Veronoka et son amoureux Boris tardent à se séparer. Au-dessus d'eux, dans la ville de Moscou, passe un vol de cigognes. La guerre est déclarée. Contre l'avis des siens, et malgré la peine qu'il inflige à celle qu'il aime, Boris a décidé d'être volontaire et de rejoindre le front. Il mourra sans que ses proches en soient informés. Ayant perdu ses parents, au cours d'un bombardement, Veronika s'est installée dans la famille de Boris où elle finit par céder aux avances pressantes de Mark, le frère de ce dernier. Elle l'épouse, mais en conçoit immédiatement le plus vif remords. Arrive la victoire. Veronika est sur la quai avec un bouquet, mais Boris ne descendra pas du train, et la jeune femme, le coeur brisé, distribuera les fleurs destinées à son bien-aimé aux soldats de retour.

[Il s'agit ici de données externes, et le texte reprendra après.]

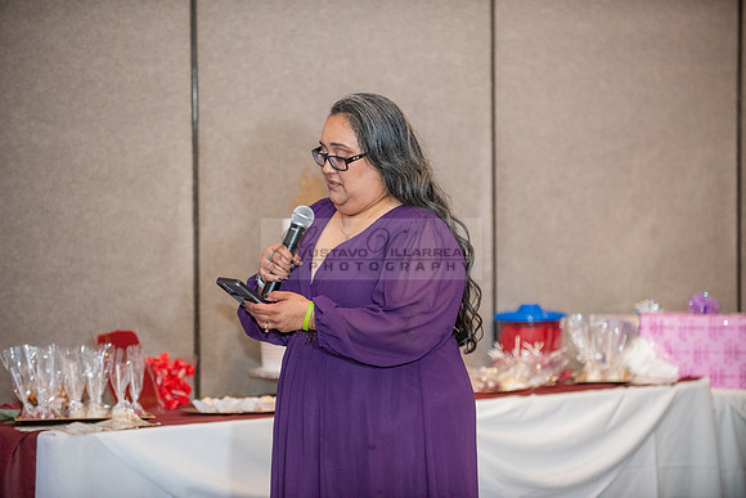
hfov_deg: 14.7
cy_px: 249
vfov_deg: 9.8
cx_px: 373
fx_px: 2902
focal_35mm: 140
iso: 3200
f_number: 2.8
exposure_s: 1/250
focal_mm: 140
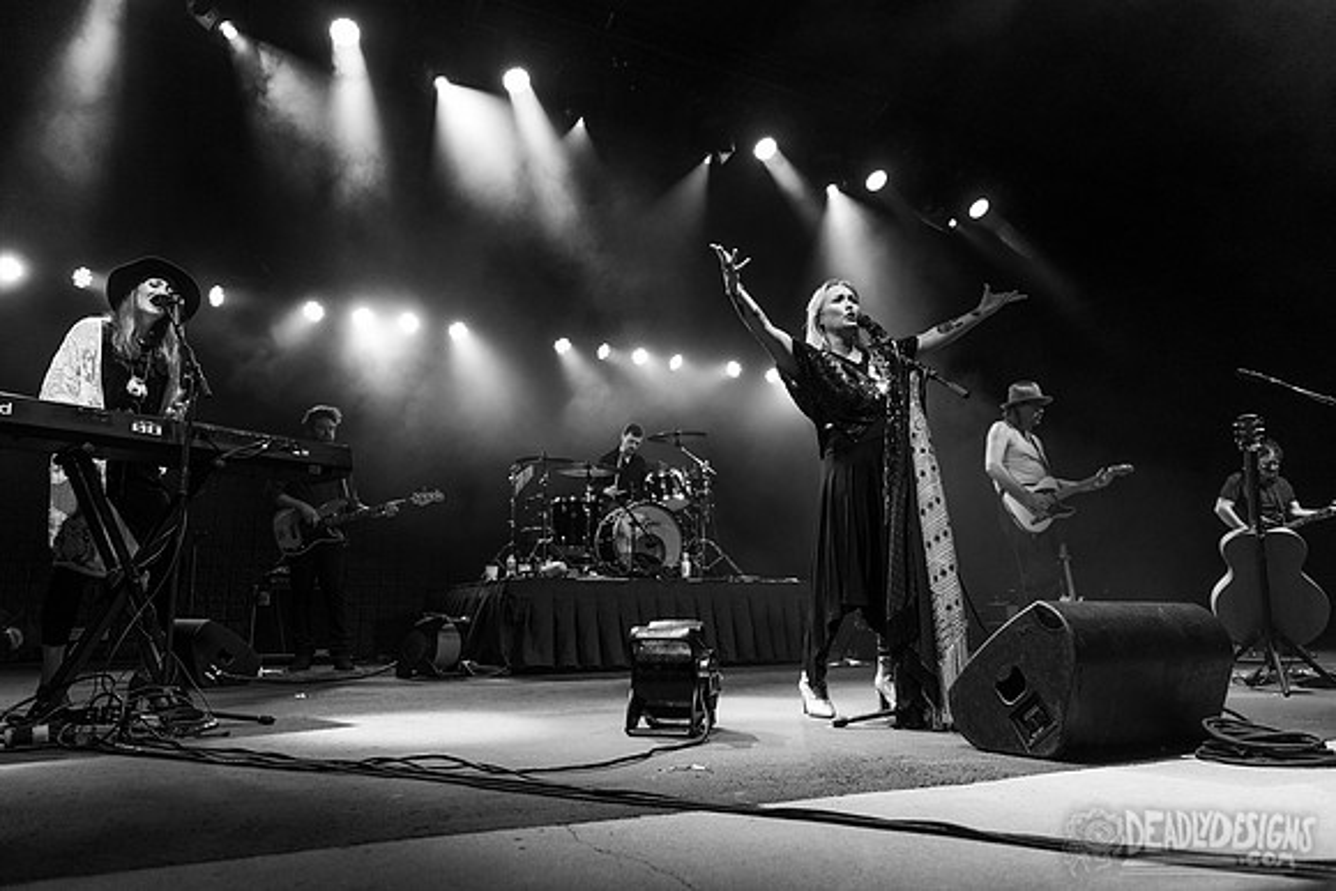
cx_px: 668
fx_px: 891
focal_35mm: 24
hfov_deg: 73.7
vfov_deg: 53.2
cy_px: 446
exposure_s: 1/400
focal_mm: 24
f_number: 3.5
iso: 2500
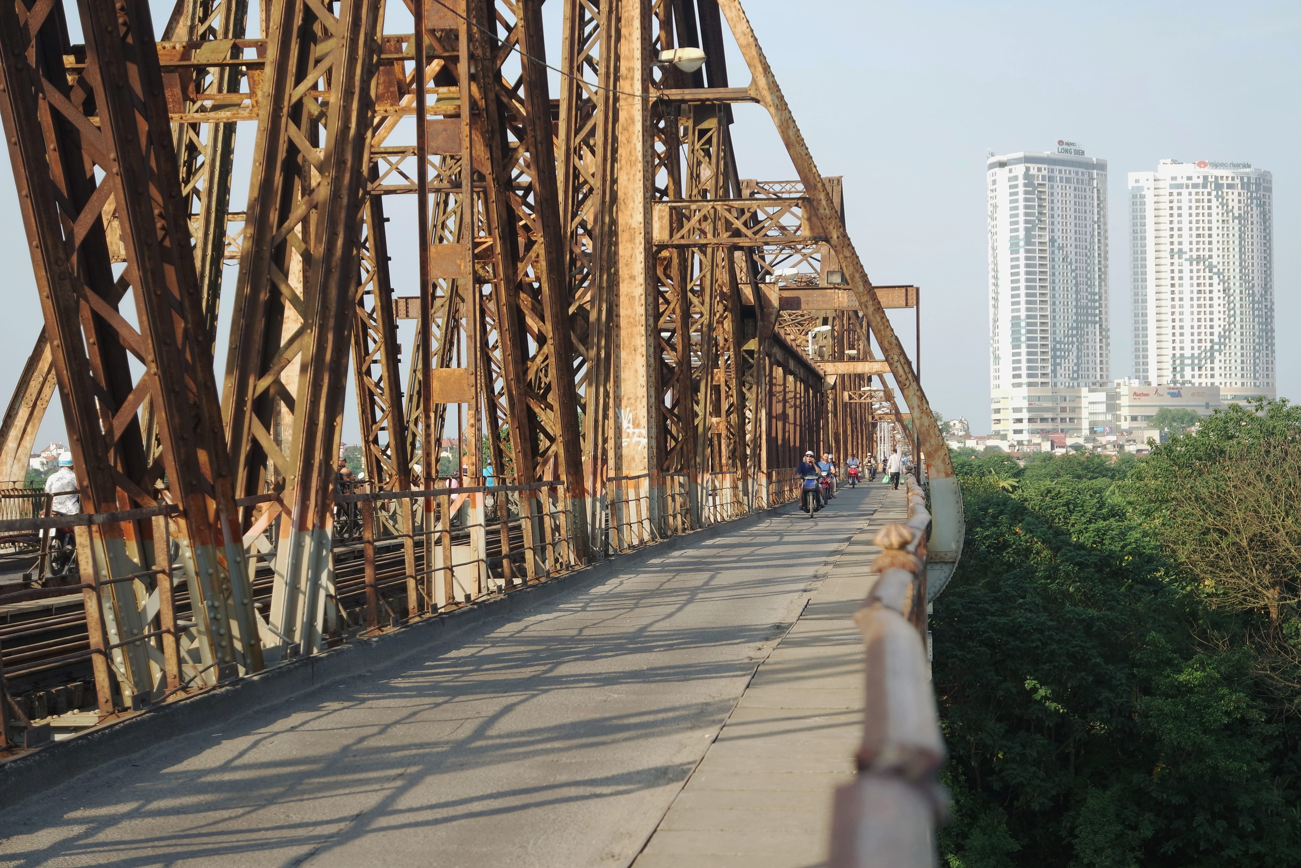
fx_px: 2782
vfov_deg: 17.7
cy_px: 434
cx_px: 650
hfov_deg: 26.3
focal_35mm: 77
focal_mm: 50
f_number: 5.6
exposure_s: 1/160
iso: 100
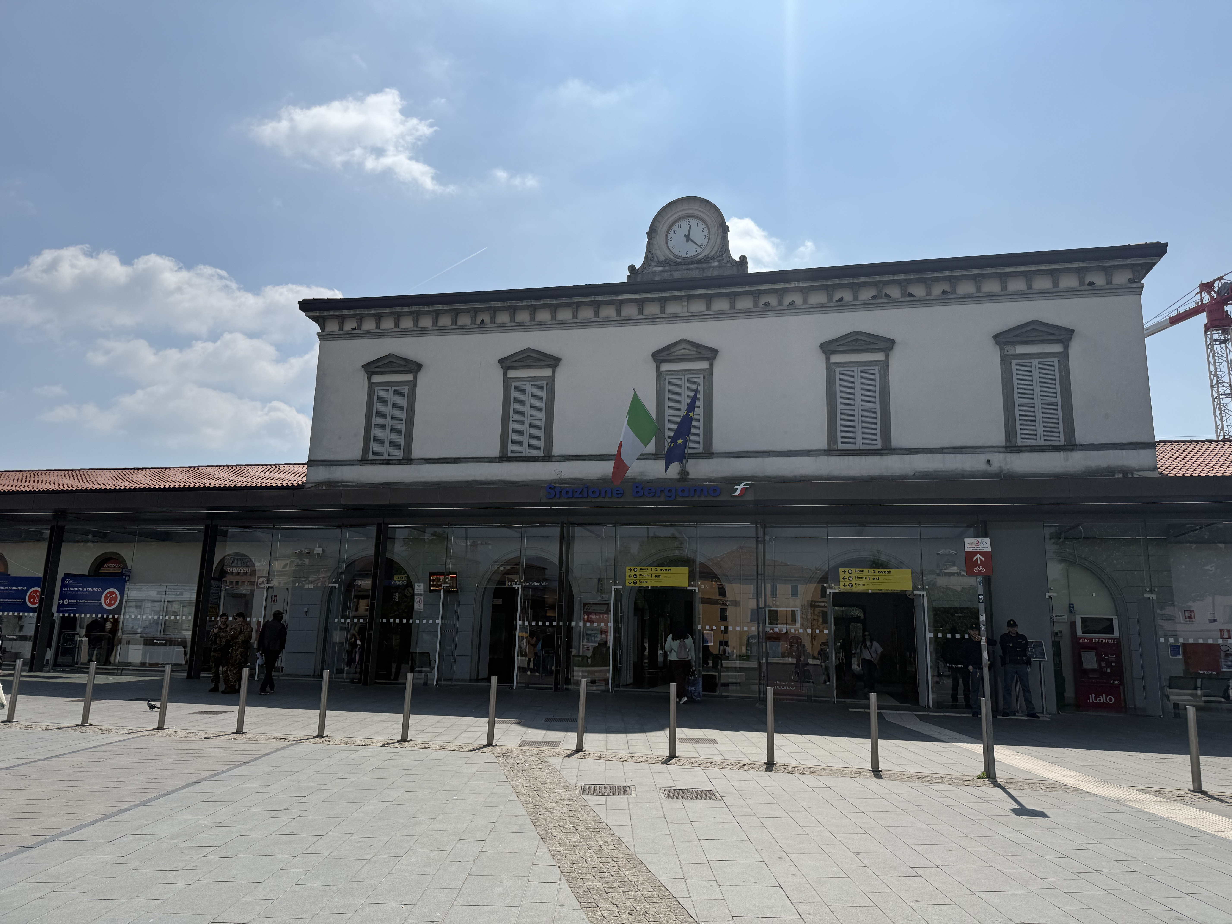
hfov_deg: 71.6
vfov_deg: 56.8
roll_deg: -1.6
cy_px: 462
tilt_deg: +11.9
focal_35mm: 24
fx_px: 854
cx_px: 616
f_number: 1.78
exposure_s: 1/14286
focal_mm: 6.76
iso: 80
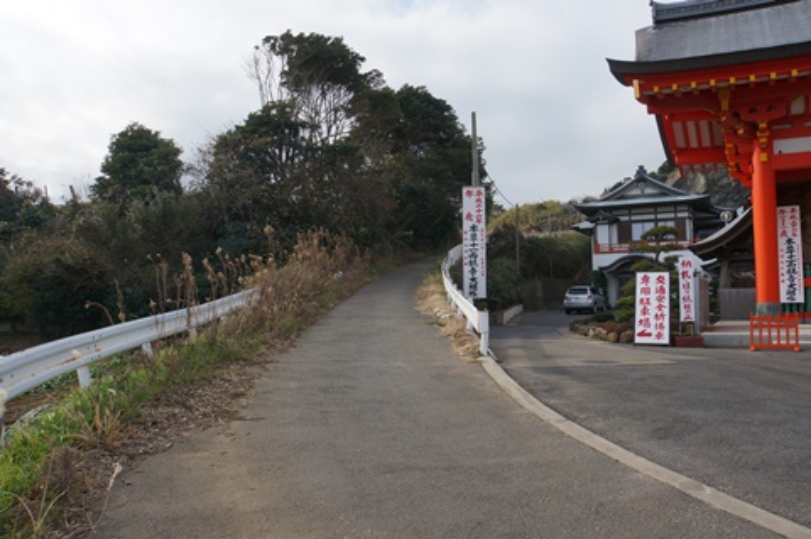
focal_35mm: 27
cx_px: 406
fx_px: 608
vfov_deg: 47.8
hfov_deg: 67.4
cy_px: 270
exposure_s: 1/160
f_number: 11
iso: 100
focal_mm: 18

Echevelé, pathétique, douloureux, Quand passent les cigognes ( 1957 ) est peut-être le film le plus romantique jamais tourné. Chose d'autant plus étonnante que cette merveille de sensibilité nous vient d'URSS, dont le cinéma d'alors était au service du pouvoir, niant l'individu, en tant que tel, au profit du groupe. Un film, comme celui-ci, rompait par conséquent avec l'art de la propagande qui avait été imposé par le régime et, bien entendu, le point de vue officiel était loin de concorder avec le vécu du peuple russe. Les metteurs en scène se voyaient dans l'obligation d'insister sur le rôle positif de la révolution d'octobre, de la collectivisation des terres et de la planification économique. Si bien que les scénarios avaient tous pour point commun de chanter les louanges du camarade Staline.
Le tour de force de Mikhail Kalatozov sera de ne pas céder à ce chantage et de décrire le destin d'une femme complexe, renouant avec le concept de la personne humaine. Un souffle épique traverse son long métrage qui est d'autant plus exceptionnel que réalisé dans une période troublée et un contexte difficile pour les artistes. Mais le petit père Khrouchtchev était passé par là et ce film est le symbole du dégel qui régna un moment de l'autre côté du rideau de fer...L'auteur nous conte ainsi, et avec quel talent ! l'histoire d'une tragédie individuelle vécue sur fond de convulsions historiques, histoire banale à prime abord, puisque celle d'un jeune soldat qui ne reviendra jamais au bercail, mais comme transfigurée par un mouvement de caméra irrésistible et une mise en scène efficace et dépouillée. On n'en finirait pas de citer les scènes marquantes qui rythment ce film et ne nous laissent pas un instant inattentifs ou distraits : les adieux manqués, les bombardements, la mort de Boris qui, dans une dernière vision, aperçoit Veronika en robe de mariée et, surtout, la poignante scène finale d'un lyrisme rarement égalé.
Pour parvenir à cette perfection, Kalatozov a pris soin de réunir autour de lui une équipe performante : tout d'abord, un directeur de la photographie virtuose S. Ouroussevsky et une actrice idéale dans le rôle de Veronika, l'adorable et délicate Tatiana Samoïlova, d'un naturel plein de grâce et de sensibilité. Pour l'époque, les prouesses techniques laissent pantois. La caméra virevolte en des travellings inattendus, des cadrages savants, des profondeurs de champ subtils et ce déluge de technique, loin de nuire à l'émotion, ne fait que la renforcer. Un film qui fut salué à Cannes par la Palme d'Or en 1958 et que l'on ne peut oublier, parce qu'il a réussi ce petit miracle de savoir toucher et surprendre. On le revoit avec le même plaisir et le même pincement au coeur, tellement tout y vrai, universel, finement exprimé, et l'on se dit que, décidément, les chefs-d'oeuvre ont cela de particulier : d'inspirer, en permanence, la surprise et l'étonnement.